Natural ventilation involves outdoor air entering the building through openings and windows. Some buildings are designed to be naturally ventilated, but most new buildings are mechanically ventilated.
In-room air cleaners can take many different forms, but usually entail an enclosure with a fan. The fan draws air into the enclosure and then the device treats the air to remove infectious pathogens and supplies the air back to the space. The most common tool is using high efficiency filters. Other options exist including UV or alternative technologies.
Advantages and Disadvantages
UV Lighting Systems
Upper room UV and far-UV, which are in-room UV lighting systems, do not use a fan and generally ensure disinfected air is better distributed throughout the space than other air cleaners. They can be used in a safe and effective manner, but it requires much more caution than air cleaners with an enclosure and a fan. The systems can often supply equivalent clean air delivery rates far higher than what is capable through central ventilations systems or in-room air cleaners using fans.
Noise
In-room air cleaners that use a fan can run into multiple issues. The primary problem is noise. It is often difficult to provide a high clean air delivery rate at acceptable noise levels. There are methods of addressing noise, especially using air cleaners made with PC fans.
Air Distribution
Another significant issue with in-room air cleaners is air distribution. This equipment can often short-circuit and just clean the air that was supplied to the room instead of having that air properly mix with the space. This can reduce their effectiveness by as much as 50%. Having good airflow throughout the space can mitigate air distribution problems.
Installation
Portable equipment requires no installation at all. However, it requires occupants to run the equipment, which often does not work. Equipment can also be wall mounted or ceiling mounted and controlled remotely which is not too difficult, but might require skilled trades for installation. It is preferable to ensure these systems do not obstruct the space and are not controlled by the occupants.
Effectiveness
Adding in-room air cleaners continually increases the clean air delivery rate, making them effective choices to provide clean air.
Transparency
Occupants can see these systems in place and whether or not they are operating, providing better transparency about air quality in the space.
Conclusion
Here’s a table summarizing the advantages and disadvantages of the different types of air cleaning equipment:
No air cleaning solution is perfect. Each method has its own advantages and disadvantages. When deciding on which systems to use, various factors such as cost, effectiveness, ease of installation, transparency, energy consumption, safety, overall health benefits, and more can be considered. It’s also important to remember that these methods are not mutually exclusive. They can be used together to achieve acceptable clean air delivery rates.

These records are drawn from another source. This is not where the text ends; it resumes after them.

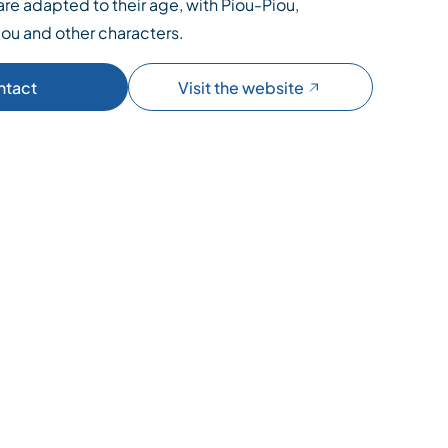
re adapted to their age, with Piou-Piou,
ou and other characters.
ntact
Visit the website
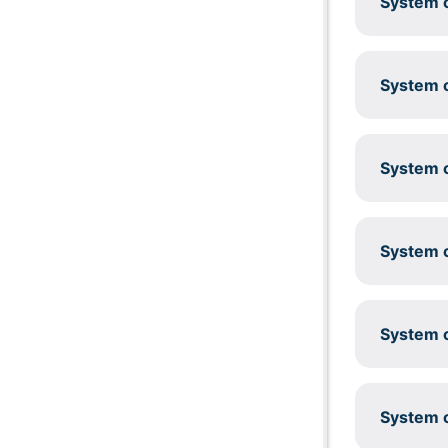
System c
System c
System c
System c
System c
System c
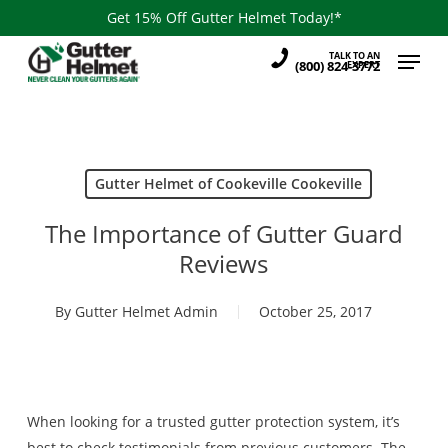
Skip
Get 15% Off Gutter Helmet Today!*
to
Menu
TALK TO AN
main
(800) 824-3772
EXPERT
content
Gutter Helmet of Cookeville Cookeville
The Importance of Gutter Guard
Reviews
By
Gutter Helmet Admin
October 25, 2017
When looking for a trusted gutter protection system, it’s
best to check testimonials from previous customers. The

In my view, the optimal approach is to provide a good amount of ventilation (minimum requirements + 30%), use MERV-13 filtration and supplement these measures with in-room air cleaning, such as filtration units or upper-room UV, to meet the required clean airflow rates from ASHRAE 241.

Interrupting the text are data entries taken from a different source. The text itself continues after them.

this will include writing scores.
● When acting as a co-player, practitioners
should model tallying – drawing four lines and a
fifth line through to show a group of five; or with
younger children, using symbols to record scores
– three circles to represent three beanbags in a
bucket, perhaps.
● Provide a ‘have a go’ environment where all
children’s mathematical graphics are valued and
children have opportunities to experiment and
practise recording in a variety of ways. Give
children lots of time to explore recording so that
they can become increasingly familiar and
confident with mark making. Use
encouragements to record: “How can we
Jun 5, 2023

For new construction, increased airflow rates with high efficiency filtration can generally be included with low additional cost ensuring the system is compliant with ASHRAE 241 without requiring in-room air cleaning. In high-density spaces such as hospital waiting rooms, where elevated equivalent clean airflow rates are necessary, the practical solution may require the use of upper-room UV or far-UV systems to meet ASHRAE 241 clean airflow requirements.